◆ **TO DO**:
In the records below, some lines hold the word "blocks". Copy each of those lines.

(Source records)
⁂
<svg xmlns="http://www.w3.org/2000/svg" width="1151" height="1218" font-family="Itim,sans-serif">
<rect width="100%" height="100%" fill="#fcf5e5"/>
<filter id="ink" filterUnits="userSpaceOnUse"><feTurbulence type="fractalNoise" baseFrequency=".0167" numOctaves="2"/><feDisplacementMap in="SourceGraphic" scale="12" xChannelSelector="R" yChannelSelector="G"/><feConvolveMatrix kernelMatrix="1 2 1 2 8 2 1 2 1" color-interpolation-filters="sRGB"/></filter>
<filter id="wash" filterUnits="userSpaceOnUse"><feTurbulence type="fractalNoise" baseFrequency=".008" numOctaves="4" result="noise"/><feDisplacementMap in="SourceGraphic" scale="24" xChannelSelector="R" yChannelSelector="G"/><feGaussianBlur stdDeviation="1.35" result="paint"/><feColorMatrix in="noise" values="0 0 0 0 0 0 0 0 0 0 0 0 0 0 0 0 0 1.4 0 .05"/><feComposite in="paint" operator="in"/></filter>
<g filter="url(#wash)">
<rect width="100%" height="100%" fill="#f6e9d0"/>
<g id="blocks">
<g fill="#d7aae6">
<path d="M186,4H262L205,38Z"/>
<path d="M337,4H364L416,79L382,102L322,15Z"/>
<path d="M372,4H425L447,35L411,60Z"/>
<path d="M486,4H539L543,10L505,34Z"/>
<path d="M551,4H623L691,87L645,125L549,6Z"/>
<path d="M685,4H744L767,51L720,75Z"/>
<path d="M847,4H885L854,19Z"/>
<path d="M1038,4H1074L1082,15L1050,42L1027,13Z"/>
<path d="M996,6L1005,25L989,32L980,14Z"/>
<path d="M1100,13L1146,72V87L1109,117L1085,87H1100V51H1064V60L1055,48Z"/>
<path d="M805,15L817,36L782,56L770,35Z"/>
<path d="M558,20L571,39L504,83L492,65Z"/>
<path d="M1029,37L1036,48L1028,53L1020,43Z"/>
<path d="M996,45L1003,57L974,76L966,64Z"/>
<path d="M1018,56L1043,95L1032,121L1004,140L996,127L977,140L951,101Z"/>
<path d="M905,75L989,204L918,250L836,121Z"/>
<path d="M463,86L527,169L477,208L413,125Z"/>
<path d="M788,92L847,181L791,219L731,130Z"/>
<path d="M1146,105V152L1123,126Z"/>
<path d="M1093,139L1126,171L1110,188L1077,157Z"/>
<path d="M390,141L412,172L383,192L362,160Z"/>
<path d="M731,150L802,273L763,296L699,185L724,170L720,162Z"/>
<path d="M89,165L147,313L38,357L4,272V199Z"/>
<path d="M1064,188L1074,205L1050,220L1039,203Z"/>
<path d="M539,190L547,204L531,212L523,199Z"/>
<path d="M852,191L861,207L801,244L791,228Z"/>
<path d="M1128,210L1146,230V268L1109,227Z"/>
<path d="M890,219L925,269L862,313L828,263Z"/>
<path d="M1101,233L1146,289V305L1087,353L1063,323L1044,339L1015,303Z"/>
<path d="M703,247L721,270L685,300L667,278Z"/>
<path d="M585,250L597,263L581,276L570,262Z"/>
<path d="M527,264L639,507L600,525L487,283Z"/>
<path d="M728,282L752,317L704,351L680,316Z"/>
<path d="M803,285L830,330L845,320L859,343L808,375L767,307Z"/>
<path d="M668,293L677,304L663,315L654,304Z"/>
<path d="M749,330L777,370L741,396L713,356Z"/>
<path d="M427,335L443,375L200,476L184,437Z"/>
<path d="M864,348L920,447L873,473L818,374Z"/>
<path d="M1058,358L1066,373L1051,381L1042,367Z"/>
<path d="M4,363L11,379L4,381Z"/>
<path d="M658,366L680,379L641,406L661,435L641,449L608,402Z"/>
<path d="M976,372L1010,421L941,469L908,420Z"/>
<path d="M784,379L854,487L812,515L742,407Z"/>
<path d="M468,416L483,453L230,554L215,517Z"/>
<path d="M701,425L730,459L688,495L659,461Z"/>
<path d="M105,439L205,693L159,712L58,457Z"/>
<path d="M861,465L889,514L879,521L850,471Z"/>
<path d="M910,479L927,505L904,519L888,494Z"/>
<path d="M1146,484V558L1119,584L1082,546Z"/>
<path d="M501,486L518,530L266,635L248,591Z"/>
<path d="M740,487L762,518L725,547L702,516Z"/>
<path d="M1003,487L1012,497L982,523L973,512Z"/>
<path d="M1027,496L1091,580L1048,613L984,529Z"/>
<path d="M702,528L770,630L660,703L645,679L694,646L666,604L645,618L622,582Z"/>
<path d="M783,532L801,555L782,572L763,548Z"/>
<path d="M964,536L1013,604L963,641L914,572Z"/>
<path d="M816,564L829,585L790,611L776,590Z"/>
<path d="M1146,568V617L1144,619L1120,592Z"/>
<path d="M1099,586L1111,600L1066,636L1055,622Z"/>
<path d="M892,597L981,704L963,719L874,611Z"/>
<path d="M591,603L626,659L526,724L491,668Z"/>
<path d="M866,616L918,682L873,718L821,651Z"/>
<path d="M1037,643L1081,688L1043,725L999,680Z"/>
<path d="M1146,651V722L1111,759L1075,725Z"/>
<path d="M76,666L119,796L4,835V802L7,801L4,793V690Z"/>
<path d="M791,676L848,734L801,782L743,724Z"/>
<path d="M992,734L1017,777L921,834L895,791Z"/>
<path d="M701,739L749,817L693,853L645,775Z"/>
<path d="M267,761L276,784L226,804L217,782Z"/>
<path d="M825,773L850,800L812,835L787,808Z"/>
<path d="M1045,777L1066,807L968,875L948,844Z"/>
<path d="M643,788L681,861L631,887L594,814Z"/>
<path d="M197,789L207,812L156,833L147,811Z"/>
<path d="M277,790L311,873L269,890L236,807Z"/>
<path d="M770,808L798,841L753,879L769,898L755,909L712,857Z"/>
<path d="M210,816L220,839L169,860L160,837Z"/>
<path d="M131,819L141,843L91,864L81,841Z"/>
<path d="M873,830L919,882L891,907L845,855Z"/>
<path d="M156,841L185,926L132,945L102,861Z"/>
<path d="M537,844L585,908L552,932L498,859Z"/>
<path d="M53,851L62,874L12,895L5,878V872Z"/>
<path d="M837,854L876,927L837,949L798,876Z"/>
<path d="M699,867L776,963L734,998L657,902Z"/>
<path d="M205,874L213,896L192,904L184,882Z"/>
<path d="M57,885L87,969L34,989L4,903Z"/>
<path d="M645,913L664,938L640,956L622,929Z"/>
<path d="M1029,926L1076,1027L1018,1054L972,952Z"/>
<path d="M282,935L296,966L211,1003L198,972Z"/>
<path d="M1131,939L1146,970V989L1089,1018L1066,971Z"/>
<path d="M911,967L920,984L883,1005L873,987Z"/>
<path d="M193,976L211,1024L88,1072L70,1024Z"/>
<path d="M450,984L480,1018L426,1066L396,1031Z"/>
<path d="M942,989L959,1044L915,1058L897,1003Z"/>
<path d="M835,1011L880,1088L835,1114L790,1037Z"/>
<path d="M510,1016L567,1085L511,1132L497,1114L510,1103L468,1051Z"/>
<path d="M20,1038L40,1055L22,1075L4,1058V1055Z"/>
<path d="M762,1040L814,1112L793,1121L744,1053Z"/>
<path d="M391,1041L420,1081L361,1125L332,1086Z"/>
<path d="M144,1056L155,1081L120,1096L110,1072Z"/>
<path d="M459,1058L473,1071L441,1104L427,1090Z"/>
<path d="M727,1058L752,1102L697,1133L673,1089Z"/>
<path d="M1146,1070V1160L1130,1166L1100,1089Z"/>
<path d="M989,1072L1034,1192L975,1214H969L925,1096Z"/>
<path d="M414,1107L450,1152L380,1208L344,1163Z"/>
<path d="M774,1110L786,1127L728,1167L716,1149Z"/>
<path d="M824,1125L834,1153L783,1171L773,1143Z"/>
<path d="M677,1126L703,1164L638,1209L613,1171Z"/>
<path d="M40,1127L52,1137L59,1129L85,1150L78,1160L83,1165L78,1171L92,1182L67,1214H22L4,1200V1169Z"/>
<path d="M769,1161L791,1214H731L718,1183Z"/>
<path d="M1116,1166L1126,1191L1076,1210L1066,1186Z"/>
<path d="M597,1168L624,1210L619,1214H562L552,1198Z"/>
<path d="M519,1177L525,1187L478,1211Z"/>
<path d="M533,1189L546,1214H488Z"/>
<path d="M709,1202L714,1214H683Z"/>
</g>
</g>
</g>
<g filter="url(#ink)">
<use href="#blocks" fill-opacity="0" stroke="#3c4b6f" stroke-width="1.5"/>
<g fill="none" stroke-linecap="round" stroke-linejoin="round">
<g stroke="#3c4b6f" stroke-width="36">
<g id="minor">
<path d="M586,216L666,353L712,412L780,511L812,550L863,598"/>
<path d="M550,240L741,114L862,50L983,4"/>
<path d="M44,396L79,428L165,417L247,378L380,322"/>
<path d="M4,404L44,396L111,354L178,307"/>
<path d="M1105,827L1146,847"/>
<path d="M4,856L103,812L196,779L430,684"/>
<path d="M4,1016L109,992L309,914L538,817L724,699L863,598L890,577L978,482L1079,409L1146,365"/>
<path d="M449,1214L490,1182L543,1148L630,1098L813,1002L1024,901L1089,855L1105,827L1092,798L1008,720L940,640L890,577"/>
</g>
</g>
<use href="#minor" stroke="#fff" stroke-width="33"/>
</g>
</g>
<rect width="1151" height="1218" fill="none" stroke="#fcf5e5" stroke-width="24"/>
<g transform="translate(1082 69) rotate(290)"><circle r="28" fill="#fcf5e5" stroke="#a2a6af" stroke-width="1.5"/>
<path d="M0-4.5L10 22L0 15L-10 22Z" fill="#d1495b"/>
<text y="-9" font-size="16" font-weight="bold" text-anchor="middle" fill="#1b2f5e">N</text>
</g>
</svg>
⁂
◆ **SOLUTION TO THE PROBLEM**:
<g id="blocks">
<use href="#blocks" fill-opacity="0" stroke="#3c4b6f" stroke-width="1.5"/>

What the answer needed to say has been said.